The catalogue of the coins from Neuchâtel
Let us start with volume 2, presumably the key innovation with regard to coin trade. It is a type catalogue of the coins from Neuchâtel between 1589 and 1818. Anyone who has to draft an auction catalogue under time pressure will love it. The reason is that within the about 260 pages, all 460 coin types are arranged extraordinarily clearly and in a manner that makes them easy to find. For everyone who does not like to consult table of contents (and this includes most coin dealers I know): a wonderful colour system was used to make it easy to jump from one regent to another. Within the parts of the different regents, the coins are sorted by their value, the highest denominations first. Each main type is described and illustrated in detail; the deviations of the varieties are described precisely. Very useful – especially for small change – are the included drawings, in the event that the picture does not show enough details in order to perform a simple determination. In addition, you can find detailed information on the location, quotations and a statistical average weight. And, of course, the catalogue ends with a concordance to the previous standard work in the field of the coinage of Neuchâtel published in 1939.
The monetary history of Neuchâtel
The catalogue alone is already a benefit for the numismatic world. It is complemented by two further volumes. The first of them bears the title “Power, Coins and Counterfeits”, it is the actual monetary history of Neuchâtel. Of course, the monetary and the economic history of all the surrounding areas had to be reconstructed for this volume, and that is why Charles Froidevaux gave his work on Neuchâtel the encompassing title “Economic and Monetary History of Western Switzerland”.
It is an extensive work, and Charles Froidevaux invested many hours into the solid study of source material. In the introduction, the author himself sets out the focal points:
- He deals with the coordination of the German-speaking and the French-speaking part of the currency area of Bern, which covered all the western regions of Switzerland from the Aargau to Geneva, in 1590.
- Furthermore, he addresses the accession of the County of Neuchâtel to this system after the death of Marie de Bourbon and the reopening of Neuchâtel’s mint in 1589.
- The author is particularly interested in the importance of the monetary system, Bern’s power and the influence of foreign policy economic crises on the region.
- And anyone who knows Charles Froidevaux knows that a detailed discourse on counterfeiting is a must.

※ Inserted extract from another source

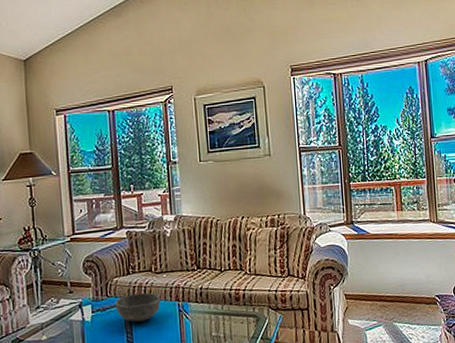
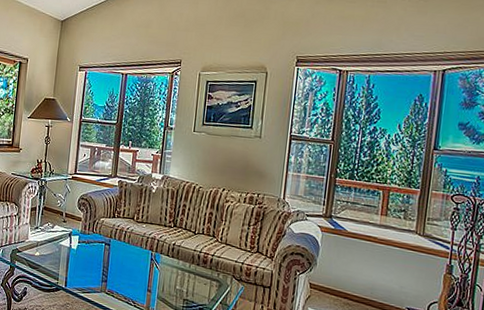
bowl: present [115,292,160,322] -> none [98,235,137,261]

The “waste product”: comprehensive genealogical studies
The third volume contains everything that was of importance for the analysis but did not fit into the first volume. It bears the title “Economic, Numismatic and Political Sources and the Power of the Families”. This volume does not only contain the 31 annexes of the first volume which were to exhaustive to put them into the comments. It also comprises numerous meticulously researched and detailed genealogies, which Charles Froidevaux compiled for his dynasties of counterfeiters and for the members of the council of Neuchâtel.
Anyone who does not feel comfortable in the French language finds here, thankfully, a German summary of the book. However, it is a bit surprising that embarrassing spelling mistakes were made in the titles (of all places!), even though – besides this – the German translation is very well done. The reviewer suspects that this was a deliberate choice so that the reviewers of this work could at least say something negative about it.
The book ends with about 10 pages of bibliography, a name index and a detailed table of contents of all three volumes.
It is always a special experience to hold a book (or three books) in one’s hand written by a collector who became the top expert in this field purely because of his passion. And we are grateful that Charles Froidevaux did not keep his findings to himself – unlike many other collectors that do so because of false anxiety about what the established scientists might say. This book is a must for everyone interested in Swiss numismatics of the early modern period.